International investment in agriculture plays a vital role in development and poverty reduction. Investment can improve livelihoods and bring jobs, services, and infrastructure, when it is managed responsibly within the context of an effective regulatory framework.
The recent record of investment in land is very different. It tells a story of rapidly increasing pressure on land – a natural resource upon which the food security of millions of people living in poverty depends.
Without national and international measures to defend the rights of people living in poverty, this modern-day land-rush seems set to leave too many poor families worse off, often evicted from their land with little or no recourse to justice.

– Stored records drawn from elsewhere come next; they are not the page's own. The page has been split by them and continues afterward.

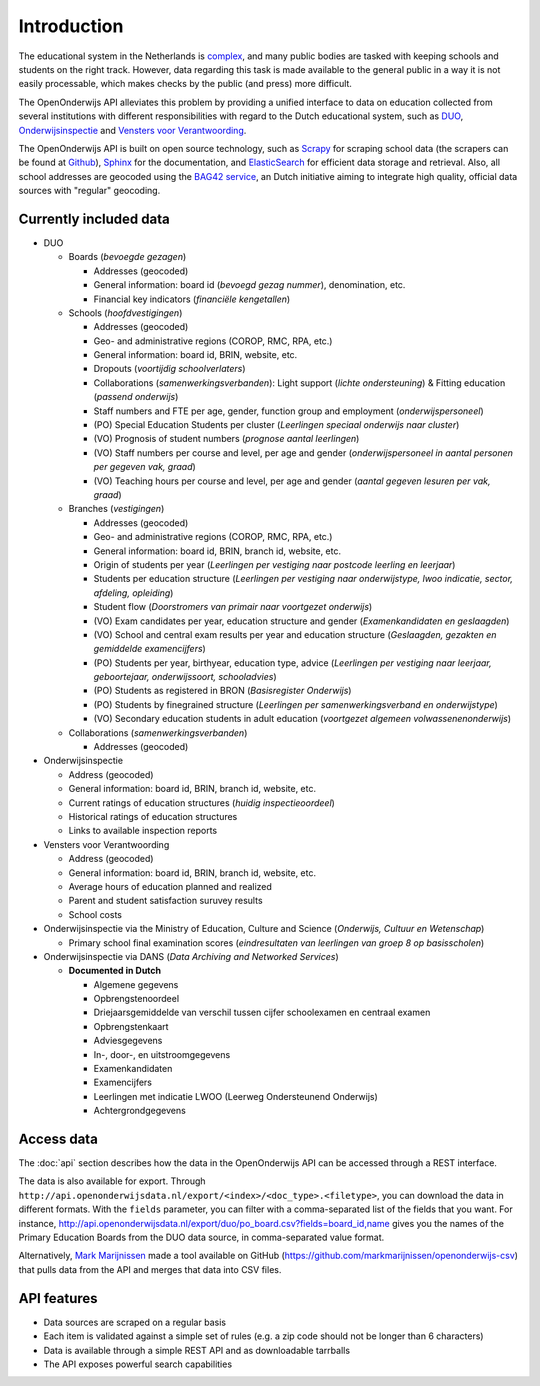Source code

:Introduction
=============================================
The educational system in the Netherlands is `complex <http://en.wikipedia.org/wiki/Education_in_the_Netherlands>`_, and many public bodies are tasked with keeping schools and students on the right track. However, data regarding this task is made available to the general public in a way it is not easily processable, which makes checks by the public (and press) more difficult.

The OpenOnderwijs API alleviates this problem by providing a unified interface to data on education collected from several institutions with different responsibilities with regard to the Dutch educational system, such as `DUO <http://data.duo.nl>`_, `Onderwijsinspectie <http://www.owinsp.nl>`_ and `Vensters voor Verantwoording <http://schoolvo.nl>`_.

The OpenOnderwijs API is built on open source technology, such as `Scrapy <http://doc.scrapy.org/en/latest/>`_ for scraping school data (the scrapers can be found at `Github <https://github.com/Dispectu/onderwijsscrapers>`_), `Sphinx <http://sphinx-doc.org/>`_ for the documentation, and `ElasticSearch <http://www.elasticsearch.org/>`_ for efficient data storage and retrieval. Also, all school addresses are geocoded using the `BAG42 service <http://calendar42.com/bag42/>`_, an Dutch initiative aiming to integrate high quality, official data sources with "regular" geocoding.

Currently included data
---------------------------------

* DUO

  * Boards (*bevoegde gezagen*)

    * Addresses (geocoded)
    * General information: board id (*bevoegd gezag nummer*), denomination, etc.
    * Financial key indicators (*financiële kengetallen*)

  * Schools (*hoofdvestigingen*)

    * Addresses (geocoded)
    * Geo- and administrative regions (COROP, RMC, RPA, etc.)
    * General information: board id, BRIN, website, etc.
    * Dropouts (*voortijdig schoolverlaters*)
    * Collaborations (*samenwerkingsverbanden*): Light support (*lichte ondersteuning*) & Fitting education (*passend onderwijs*)
    * Staff numbers and FTE per age, gender, function group and employment (*onderwijspersoneel*)
    * (PO) Special Education Students per cluster (*Leerlingen speciaal onderwijs naar cluster*)
    * (VO) Prognosis of student numbers (*prognose aantal leerlingen*)
    * (VO) Staff numbers per course and level, per age and gender (*onderwijspersoneel in aantal personen per gegeven vak, graad*)
    * (VO) Teaching hours per course and level, per age and gender (*aantal gegeven lesuren per vak, graad*)

  * Branches (*vestigingen*)

    * Addresses (geocoded)
    * Geo- and administrative regions (COROP, RMC, RPA, etc.)
    * General information: board id, BRIN, branch id, website, etc.
    * Origin of students per year (*Leerlingen per vestiging naar postcode leerling en leerjaar*)
    * Students per education structure (*Leerlingen per vestiging naar onderwijstype, lwoo indicatie, sector, afdeling, opleiding*)
    * Student flow (*Doorstromers van primair naar voortgezet onderwijs*)
    * (VO) Exam candidates per year, education structure and gender (*Examenkandidaten en geslaagden*)
    * (VO) School and central exam results per year and education structure (*Geslaagden, gezakten en gemiddelde examencijfers*)
    * (PO) Students per year, birthyear, education type, advice (*Leerlingen per vestiging naar leerjaar, geboortejaar, onderwijssoort, schooladvies*)
    * (PO) Students as registered in BRON (*Basisregister Onderwijs*)
    * (PO) Students by finegrained structure (*Leerlingen per samenwerkingsverband en onderwijstype*)
    * (VO) Secondary education students in adult education (*voortgezet algemeen volwassenenonderwijs*) 

  * Collaborations (*samenwerkingsverbanden*)

    * Addresses (geocoded)


* Onderwijsinspectie

  * Address (geocoded)
  * General information: board id, BRIN, branch id, website, etc.
  * Current ratings of education structures (*huidig inspectieoordeel*)
  * Historical ratings of education structures
  * Links to available inspection reports

* Vensters voor Verantwoording

  * Address (geocoded)
  * General information: board id, BRIN, branch id, website, etc.
  * Average hours of education planned and realized
  * Parent and student satisfaction suruvey results
  * School costs

* Onderwijsinspectie via the Ministry of Education, Culture and Science (*Onderwijs, Cultuur en Wetenschap*)

  * Primary school final examination scores (*eindresultaten van leerlingen van groep 8 op basisscholen*)

* Onderwijsinspectie via DANS (*Data Archiving and Networked Services*)

  * **Documented in Dutch**

    * Algemene gegevens
    * Opbrengstenoordeel
    * Driejaarsgemiddelde van verschil tussen cijfer schoolexamen en centraal examen
    * Opbrengstenkaart
    * Adviesgegevens
    * In-, door-, en uitstroomgegevens
    * Examenkandidaten
    * Examencijfers
    * Leerlingen met indicatie LWOO (Leerweg Ondersteunend Onderwijs)
    * Achtergrondgegevens

Access data
--------------------------------
The :doc:`api` section describes how the data in the OpenOnderwijs API can be accessed through a REST interface.

The data is also available for export. Through ``http://api.openonderwijsdata.nl/export/<index>/<doc_type>.<filetype>``, you can download the data in different formats. With the ``fields`` parameter, you can filter with a comma-separated list of the fields that you want. For instance, http://api.openonderwijsdata.nl/export/duo/po_board.csv?fields=board_id,name gives you the names of the Primary Education Boards from the DUO data source, in comma-separated value format.

Alternatively, `Mark Marijnissen <http://www.madebymark.nl/>`_ made a tool available on GitHub (https://github.com/markmarijnissen/openonderwijs-csv) that pulls data from the API and merges that data into CSV files.

API features
--------------------------------
* Data sources are scraped on a regular basis
* Each item is validated against a simple set of rules (e.g. a zip code should not be longer than 6 characters)
* Data is available through a simple REST API and as downloadable tarrballs
* The API exposes powerful search capabilities

.. todo::
	Add some links to relevant parts in the documentation. Determine what 'regular basis' will mean.
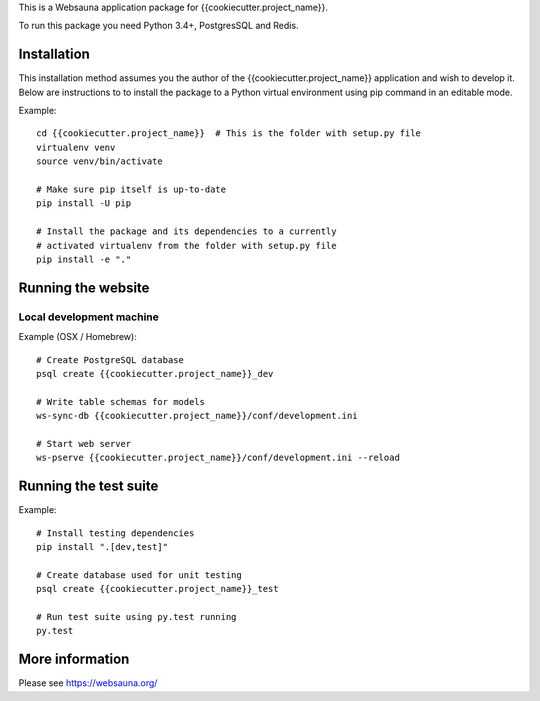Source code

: This is a Websauna application package for {{cookiecutter.project_name}}.

To run this package you need Python 3.4+, PostgresSQL and Redis.

Installation
============

This installation method assumes you the author of the {{cookiecutter.project_name}} application and wish to develop it. Below are instructions to to install the package to a Python virtual environment using pip command in an editable mode.

Example::

    cd {{cookiecutter.project_name}}  # This is the folder with setup.py file
    virtualenv venv
    source venv/bin/activate

    # Make sure pip itself is up-to-date
    pip install -U pip

    # Install the package and its dependencies to a currently
    # activated virtualenv from the folder with setup.py file
    pip install -e "."

Running the website
===================

Local development machine
-------------------------

Example (OSX / Homebrew)::

    # Create PostgreSQL database
    psql create {{cookiecutter.project_name}}_dev

    # Write table schemas for models
    ws-sync-db {{cookiecutter.project_name}}/conf/development.ini

    # Start web server
    ws-pserve {{cookiecutter.project_name}}/conf/development.ini --reload

Running the test suite
======================

Example::

    # Install testing dependencies
    pip install ".[dev,test]"

    # Create database used for unit testing
    psql create {{cookiecutter.project_name}}_test

    # Run test suite using py.test running
    py.test

More information
================

Please see https://websauna.org/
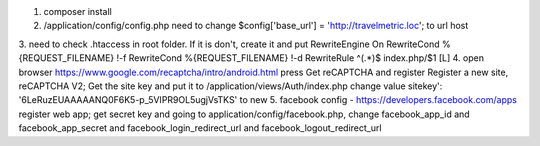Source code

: 1. composer install
2. /application/config/config.php need to change $config['base_url'] = 'http://travelmetric.loc'; to url host
3. need to check .htaccess in root folder. If it is don't, create it and put
RewriteEngine On
RewriteCond %{REQUEST_FILENAME} !-f
RewriteCond %{REQUEST_FILENAME} !-d
RewriteRule ^(.*)$ index.php/$1 [L]
4. open browser https://www.google.com/recaptcha/intro/android.html press Get reCAPTCHA
and register Register a new site, reCAPTCHA V2; Get the site key and put it to 
/application/views/Auth/index.php change value sitekey': '6LeRuzEUAAAAANQ0F6K5-p_5VIPR9OL5ugjVsTKS' to new
5. facebook config - https://developers.facebook.com/apps register web app; get secret key and 
going to application/config/facebook.php,  change facebook_app_id and facebook_app_secret and facebook_login_redirect_url and facebook_logout_redirect_url
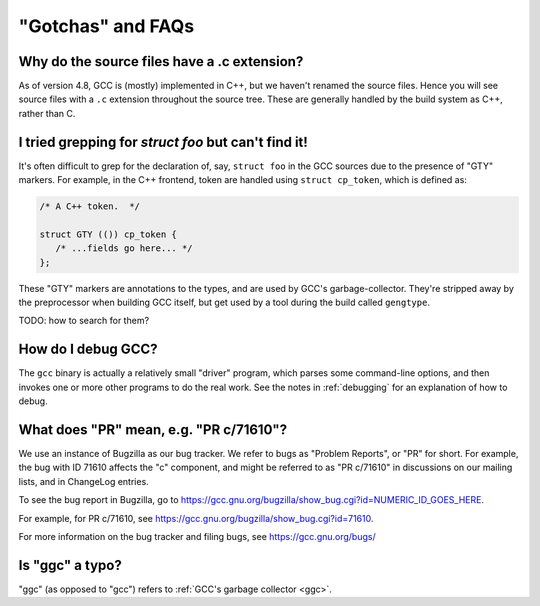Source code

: "Gotchas" and FAQs
------------------

Why do the source files have a .c extension?
********************************************

As of version 4.8, GCC is (mostly) implemented in C++, but we haven't
renamed the source files.  Hence you will see source files with a ``.c``
extension throughout the source tree.  These are generally handled by
the build system as C++, rather than C.


I tried grepping for `struct foo` but can't find it!
****************************************************

It's often difficult to grep for the declaration of, say, ``struct foo``
in the GCC sources due to the presence of "GTY" markers.  For example,
in the C++ frontend, token are handled using ``struct cp_token``, which
is defined as:

.. code-block:: c++

  /* A C++ token.  */

  struct GTY (()) cp_token {
     /* ...fields go here... */
  };

These "GTY" markers are annotations to the types, and are used by GCC's
garbage-collector.  They're stripped away by the preprocessor when building
GCC itself, but get used by a tool during the build called ``gengtype``.

TODO: how to search for them?


How do I debug GCC?
*******************

The ``gcc`` binary is actually a relatively small "driver" program, which
parses some command-line options, and then invokes one or more other
programs to do the real work.  See the notes in :ref:`debugging` for
an explanation of how to debug.


What does "PR" mean, e.g. "PR c/71610"?
***************************************

We use an instance of Bugzilla as our bug tracker.  We refer to bugs
as "Problem Reports", or "PR" for short.  For example, the bug with
ID 71610 affects the "c" component, and might be referred to as
"PR c/71610" in discussions on our mailing lists, and in ChangeLog
entries.

To see the bug report in Bugzilla, go to
https://gcc.gnu.org/bugzilla/show_bug.cgi?id=NUMERIC_ID_GOES_HERE.

For example, for PR c/71610, see
https://gcc.gnu.org/bugzilla/show_bug.cgi?id=71610.

For more information on the bug tracker and filing bugs, see
https://gcc.gnu.org/bugs/


Is "ggc" a typo?
****************

"ggc" (as opposed to "gcc") refers to :ref:`GCC's garbage collector <ggc>`.

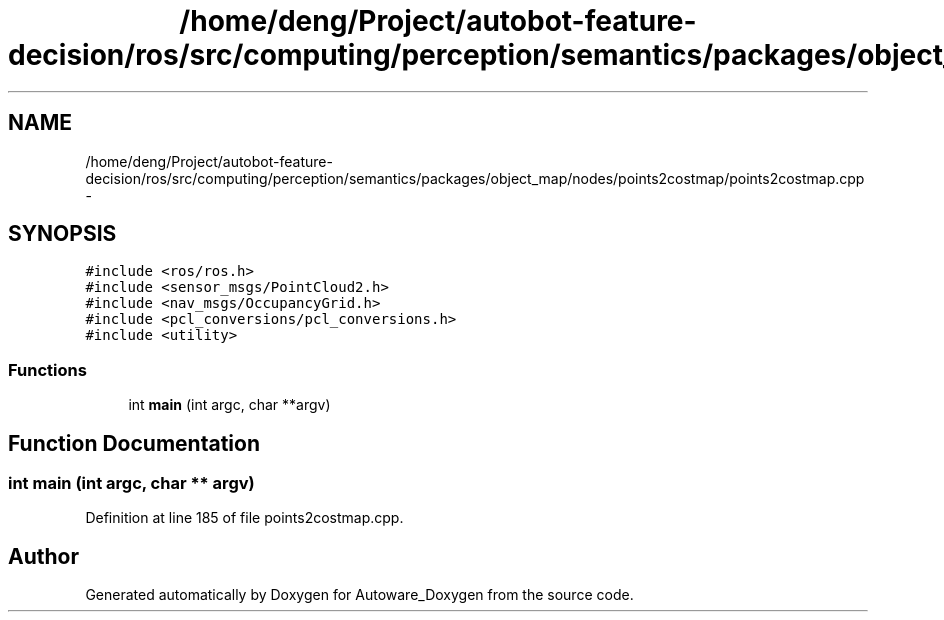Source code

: .TH "/home/deng/Project/autobot-feature-decision/ros/src/computing/perception/semantics/packages/object_map/nodes/points2costmap/points2costmap.cpp" 3 "Fri May 22 2020" "Autoware_Doxygen" \" -*- nroff -*-
.ad l
.nh
.SH NAME
/home/deng/Project/autobot-feature-decision/ros/src/computing/perception/semantics/packages/object_map/nodes/points2costmap/points2costmap.cpp \- 
.SH SYNOPSIS
.br
.PP
\fC#include <ros/ros\&.h>\fP
.br
\fC#include <sensor_msgs/PointCloud2\&.h>\fP
.br
\fC#include <nav_msgs/OccupancyGrid\&.h>\fP
.br
\fC#include <pcl_conversions/pcl_conversions\&.h>\fP
.br
\fC#include <utility>\fP
.br

.SS "Functions"

.in +1c
.ti -1c
.RI "int \fBmain\fP (int argc, char **argv)"
.br
.in -1c
.SH "Function Documentation"
.PP 
.SS "int main (int argc, char ** argv)"

.PP
Definition at line 185 of file points2costmap\&.cpp\&.
.SH "Author"
.PP 
Generated automatically by Doxygen for Autoware_Doxygen from the source code\&.
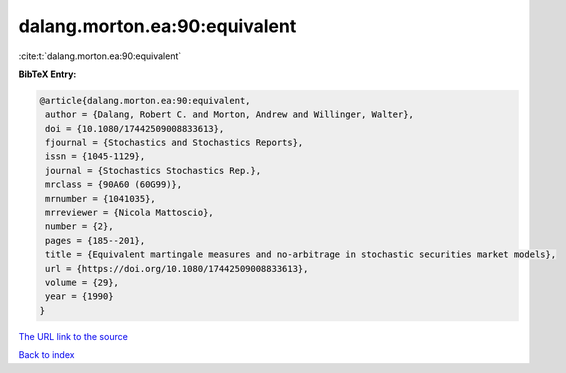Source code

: dalang.morton.ea:90:equivalent
==============================

:cite:t:`dalang.morton.ea:90:equivalent`

**BibTeX Entry:**

.. code-block:: bibtex

   @article{dalang.morton.ea:90:equivalent,
    author = {Dalang, Robert C. and Morton, Andrew and Willinger, Walter},
    doi = {10.1080/17442509008833613},
    fjournal = {Stochastics and Stochastics Reports},
    issn = {1045-1129},
    journal = {Stochastics Stochastics Rep.},
    mrclass = {90A60 (60G99)},
    mrnumber = {1041035},
    mrreviewer = {Nicola Mattoscio},
    number = {2},
    pages = {185--201},
    title = {Equivalent martingale measures and no-arbitrage in stochastic securities market models},
    url = {https://doi.org/10.1080/17442509008833613},
    volume = {29},
    year = {1990}
   }
`The URL link to the source <ttps://doi.org/10.1080/17442509008833613}>`_


`Back to index <../By-Cite-Keys.html>`_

International agencies and organizations that are studying the lands acquisition problem state that in many cases it’s fairer to speak of land grab rather than land deal.
Land grabbing is the purchase or lease of vast areas of rural and agricultural land by foreign governments and multinational corporations as well as wealthy local individuals. The holdings for commercial or industrial agricultural production (food, fodder, agro-fuels, etc.) are destined to be exported to the country of the investor or to the international market. The use of the land is given in exchange of capital, promises of job creation or construction of certain infrastructure. The size of land (in most cases over 10,000ha) at the centre of the deals is disproportionate in comparison to the average land holding in the region. In many cases the local elites, domestic companies, or wealthy nationals living abroad, are acting as intermediaries: they buy land to be later sold to foreign investors or for direct exploitation. The fact that locals are acting as intermediaries makes the phenomenon more complex:[i] it allows investors and governments to ignore the people who have lived on the land for generations and who rely on it to survive. Affected communities are not being informed nor consulted, hence, consent is not given by the people living on the lands and who more often than not suddenly find themselves homeless and displaced without land to grow enough food to eat and to make a dignified living. This is why the phenomenon is today commonly referred to as ‘land grabs’.
[i] L. COTULA, S. VERMEULEN, R. LEONARD, J. KEELEY, Land grab or development opportunity? Agricultural investment and international land deals in Africa, London-Rome, 2009, pp. 23-25 ss.)